Selected text:
It is often stated that health and happiness are closely linked. Quantifiable evidence to that effect is however hard to come by.  One of many reasons for this that happiness is an ambiguous concept -- easy to recognize in oneself but often harder to detect, much less measure, in others.  Yet, if there was ever an opportune time to make a reasonable attempt at quantifying happiness in the population, it is now.  The rapid worldwide adoption of social media platforms in recent years has tremendously increased the amount, spontaneity and frequency of human communication.   Twitter usage alone grew six orders of magnitude from 5,000 tweets per day in 2007 to 500,000,000 tweets per day in 2013 http://www.internetlivestats.com/twitter-statistics/. And because the data is recorded electronically, it has another very attractive advantage over verbal communication for a data scientist - persistence.  It is remains available to be parsed and analyzed as new analysis methods and expertise become available long after the data was generated.  Studies have shown that self-disclosure in online communication is more frequent and revealing than in face-to-face communication presumably due to anonymity and physical distance https://en.wikipedia.org/wiki/Self-disclosure.  Together, all these factors translate into the availability of huge volumes of data to work with in trying to gauge a phenomenon as nebulous as happiness.  A number of researchers have taken advantag of these characteristics of mordern online communication and attempted to measure happiness using twitter data, for example http://hedonometer.org/index.html. We therefore leveraged the experiences published by other researches to inform our approach on how go about this project. Being able to reliably measure happiness opens the door to trying to find out what the determinants of happiness in the human population are. In particular we were interested in investigate whether public health outcomes released in various government and non-profit orgabnization reports have any relationship with happiness as measured on twitter.

Stored data:
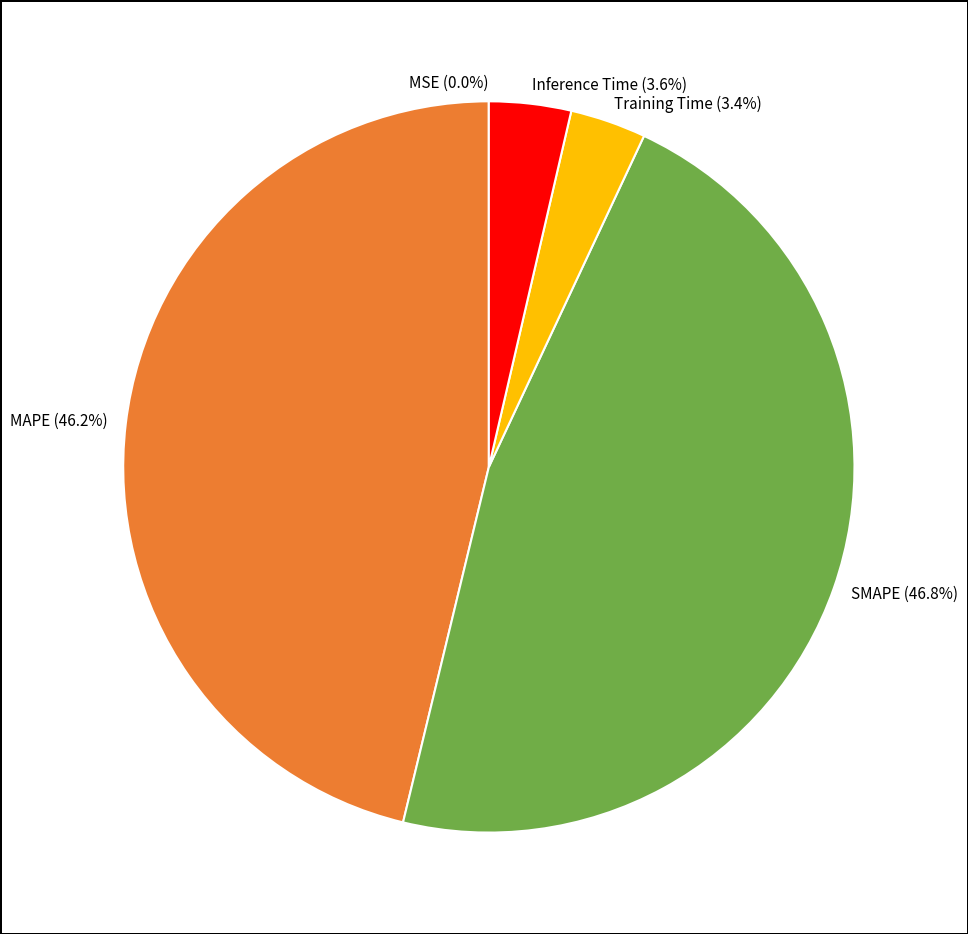

How much of the chart is everything except SMAPE?

53.2%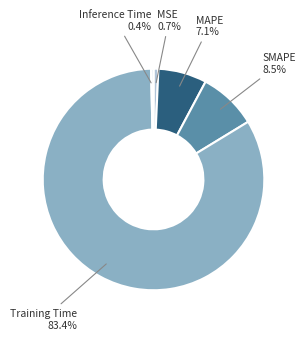

Does any single category account for the majority?

Yes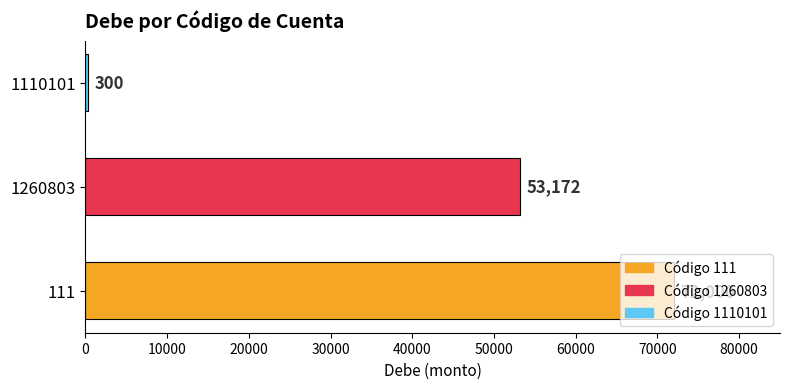

Is it true that the value at 111 is 72000?

True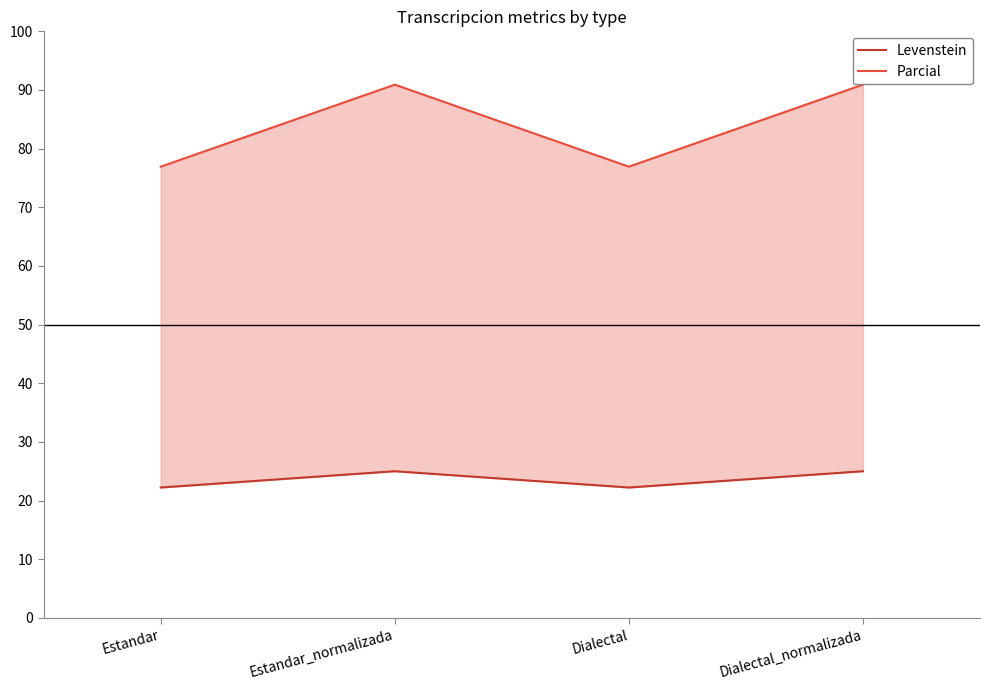

What is the value of the Parcial point at the 4th from the left?

90.9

Job 1:
Render this sentence from the text on measuring happiness with Twitter data into Spanish: "The rapid worldwide adoption of social media platforms in recent years has tremendously increased the amount, spontaneity and frequency of human communication."
Job 2:
According to the text on measuring happiness with Twitter data, how many tweets per day were posted in 2013?
Work only from the text on measuring happiness with Twitter data.

Exercise solution 1:
La rápida adopción mundial de las plataformas de redes sociales en los últimos años ha aumentado enormemente la cantidad, la espontaneidad y la frecuencia de la comunicación humana.

Exercise solution 2:
500,000,000 tweets per day.